If someone had told me about a year ago that one day I would be making my own pasta and that my whole family would love it I would have laughed at you until I fell over… I always thought that making your own pasta required a massive amount of skill and effort, needing mad crazy tools such as a pasta rolling machine and the like and requiring a ton of space to hang your pasta to dry like an edible indoor laundry but it’s absolutely not! You don’t even need a bowl! Just your ingredients, a bit of time and a rolling pin!
Strozzapreti is a great place to start making your own pasta because it is ridiculously easy to make and form into pieces and when ready, it only take 2-3 minutes to cook. It tastes great with most sauces and everybody can have a go making it.
The name Strozzapreti is a funny one, it means “priest choker” in Italian and the legends are many, my favourite one though is that in times gone by, the Catholic Church owned much unused land which they used to rent out to families in exchange for food cooked by the wives of the men who worked on the land. The husbands would be so angered by these corruptible and greedy priests that they would wish them to choke whist stuffing their faces with their wives food which in this instance was quick and easy to make for them, hence the name priest choker. Another is that gluttonous priests would be so enamoured by this type of pasta that they would literally stuff their faces with it, choking themselves, sometimes to death! Geesh, I know I have a good appetite, but please!

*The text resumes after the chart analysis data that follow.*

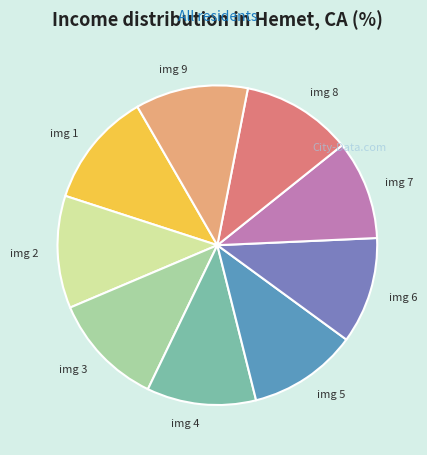

Which category has the smallest portion of the pie?

img 7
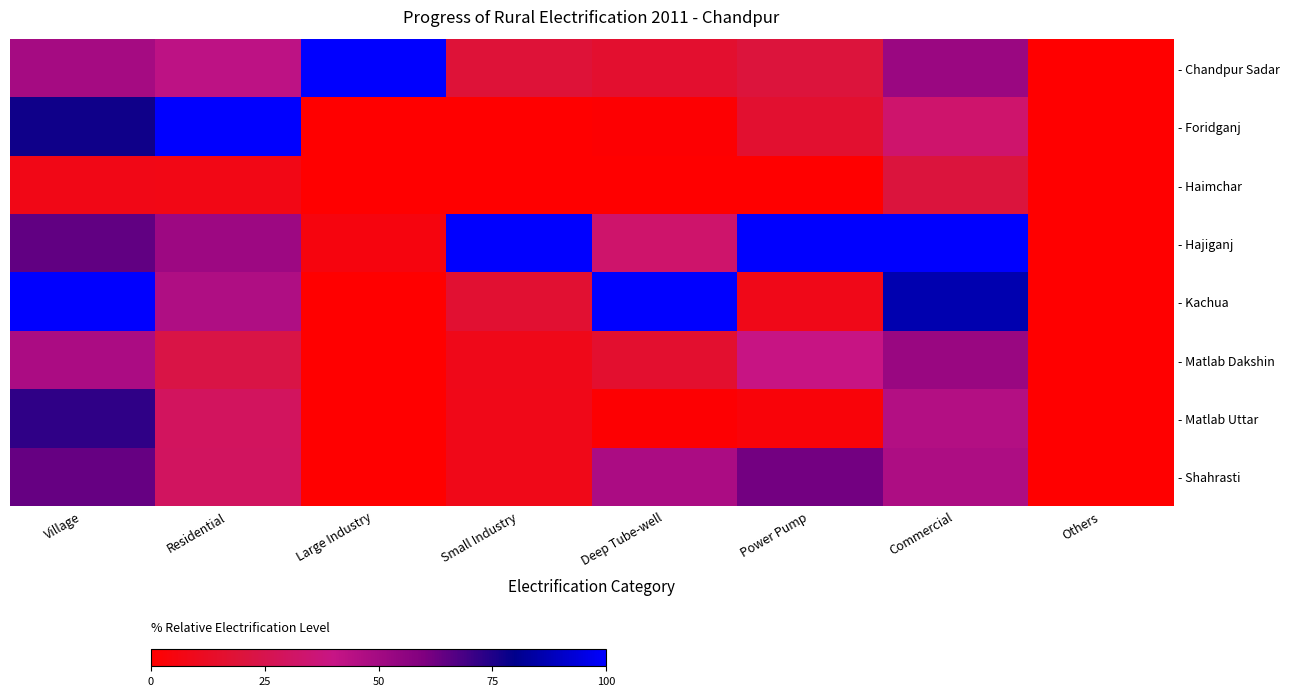

Rank the series at Large Industry from highest to lowest value.

- Chandpur Sadar, - Hajiganj, - Foridganj, - Haimchar, - Kachua, - Matlab Dakshin, - Matlab Uttar, - Shahrasti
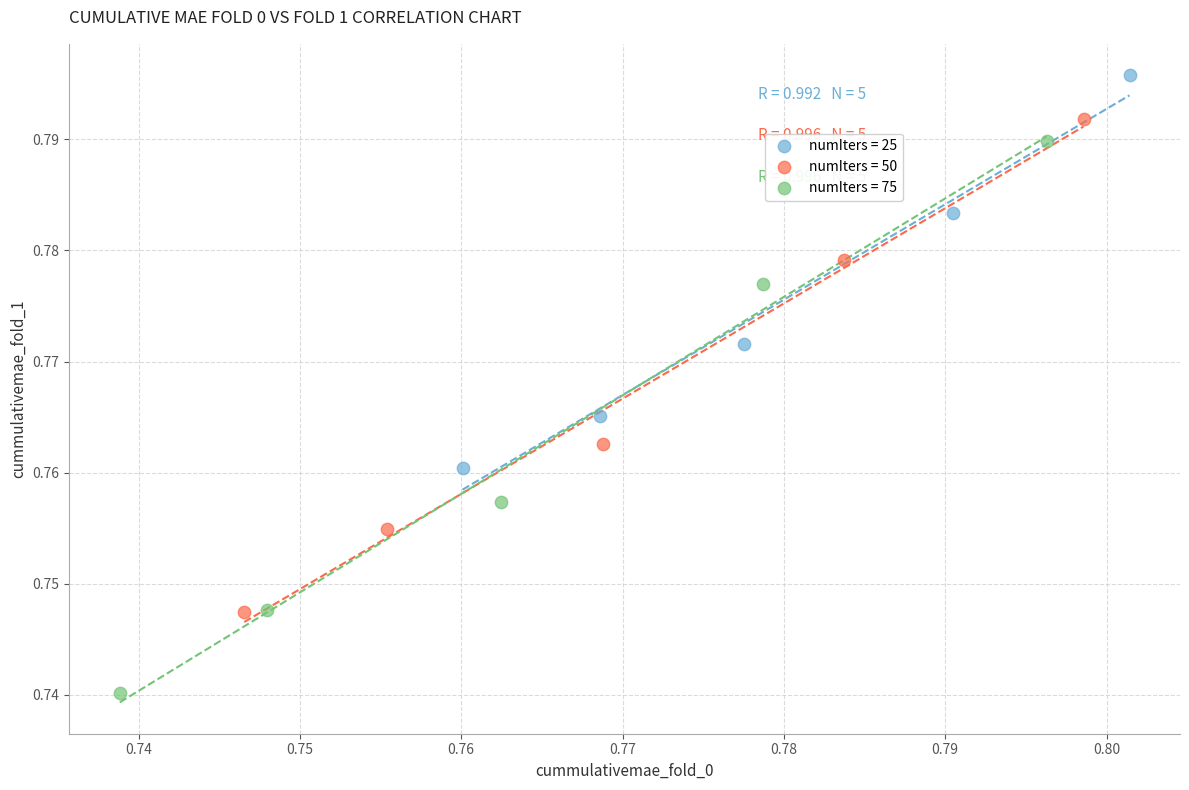

Which series has the widest spread of Y values?

numIters = 75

Anyway, this pasta is a little different from most in that it isn’t made just with flour, eggs and salt. I actually replace most of the eggs with chopped tomatoes and their juices which give the pasta a lovely flavour. Of course you can make Strozzapreti with eggs but I prefer it this way. Try using ’00 flour instead of plain, it’s made with a finer grain specifically for pastas.
This recipe gives you a heck of a lot of pasta, 6-8 servings in fact and be warned… it is VERY filling, so if you want to freeze some for another day, then do it in a ball and defrost it when you want to make more.
INGREDIENTS
- 500g ’00 flour
- 1 large egg
- 3 large tinned plum tomatoes and their juices, finely chopped
- Salt to taste
METHOD
- Here comes the fun part… Begin by putting a large pan of salted water on the boil.

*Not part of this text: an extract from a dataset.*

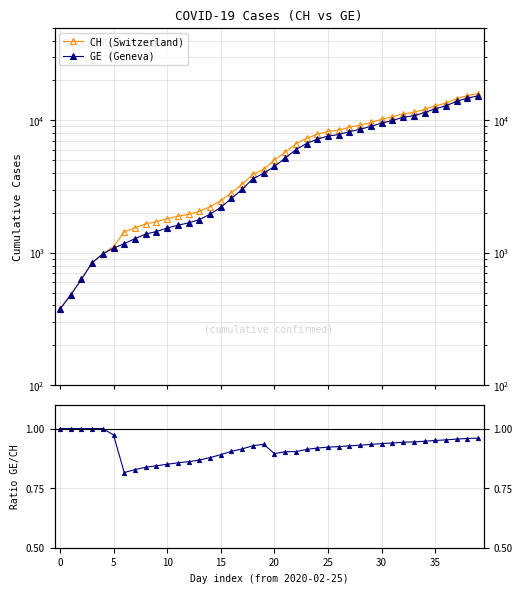

Between 34 and 24, which is larger?

34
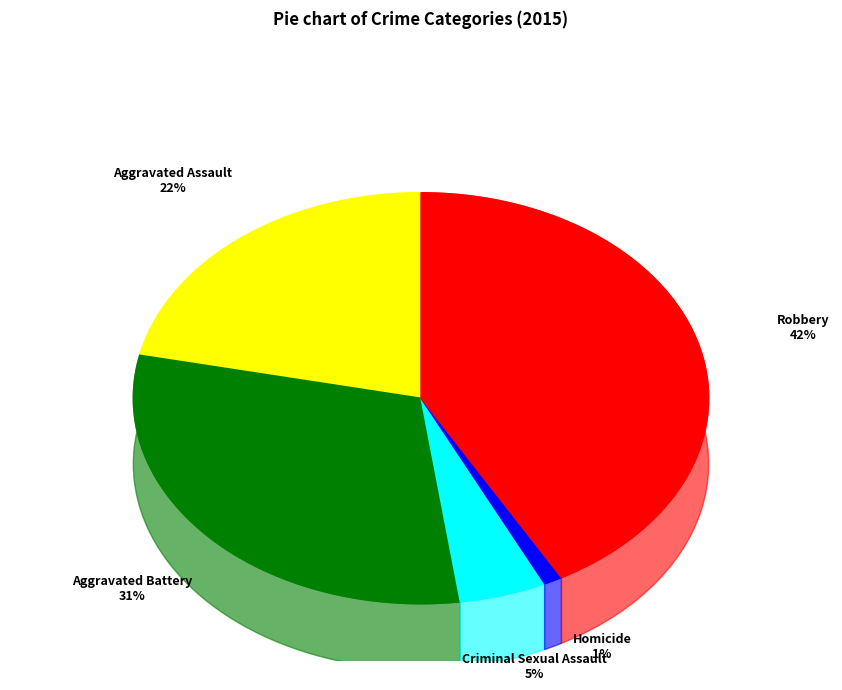

Rank the categories by value from highest to lowest.

Robbery, Aggravated Battery, Aggravated Assault, Criminal Sexual Assault, Homicide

- Tip the four onto your work surface and make a well in the middle, kind of like a flour volcano on your kitchen worktop.
- Pour the egg and tomatoes into the well and slowly start to bring it all together until you have a dough, much like a bread dough. You might find it becomes either a bit dry or wet, in which case you either add a bit more tomato juice or a bit more flour depending on which it is.
- Take about 1/4 of the dough and place it onto a lightly floured surface. Place a cloth over the remaining pasta dough to prevent it drying out while you work.
- Roll the dough you have on your work surface until it is about 3-5mm thick. Them using a sharp knife, cut it into strips about 3/4 inches wide.
- Take a strip of pasta and using your thumb and forefinger, pinch it together until you can roll it, sort of like a sausage, this will form a long twisted tubes which you then need to cut into 2 inch pieces. Don’t worry about being precise, it’s not about maths!
- Place your cut pasta onto a floured board so that none of the pieces are touching, and when you have as much pasta as you need ready (a board full feeds 2 of us happily), tip it gently into the boiling water.
- Give the pasta a good but gentle stir straight after it all goes into the water to prevent it from sticking together.
- Once the pasta floats to the top of the surface, give it another minutes and add it to whichever sauce you are using (I use my Crazy Simple Rosemary & Garlic Pasta Sauce) along with a splash or three of the starchy pasta water.
- Serve in the pan with crusty bread and salad.